TASK REQUIREMENTS
Could you restate the data below word for word, without its pictures?

Camera settings data:
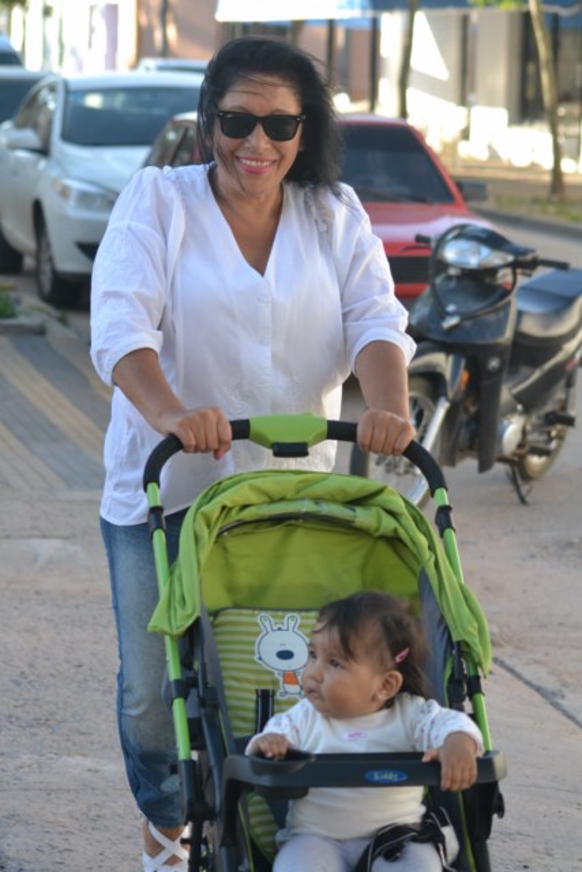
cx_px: 291
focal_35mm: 105
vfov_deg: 19.5
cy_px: 436
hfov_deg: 13.0
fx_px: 2545
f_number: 5
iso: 400
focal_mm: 70
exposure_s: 1/400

ANSWER FOR THIS EXERCISE
cx_px: 291
focal_35mm: 105
vfov_deg: 19.5
cy_px: 436
hfov_deg: 13.0
fx_px: 2545
f_number: 5
iso: 400
focal_mm: 70
exposure_s: 1/400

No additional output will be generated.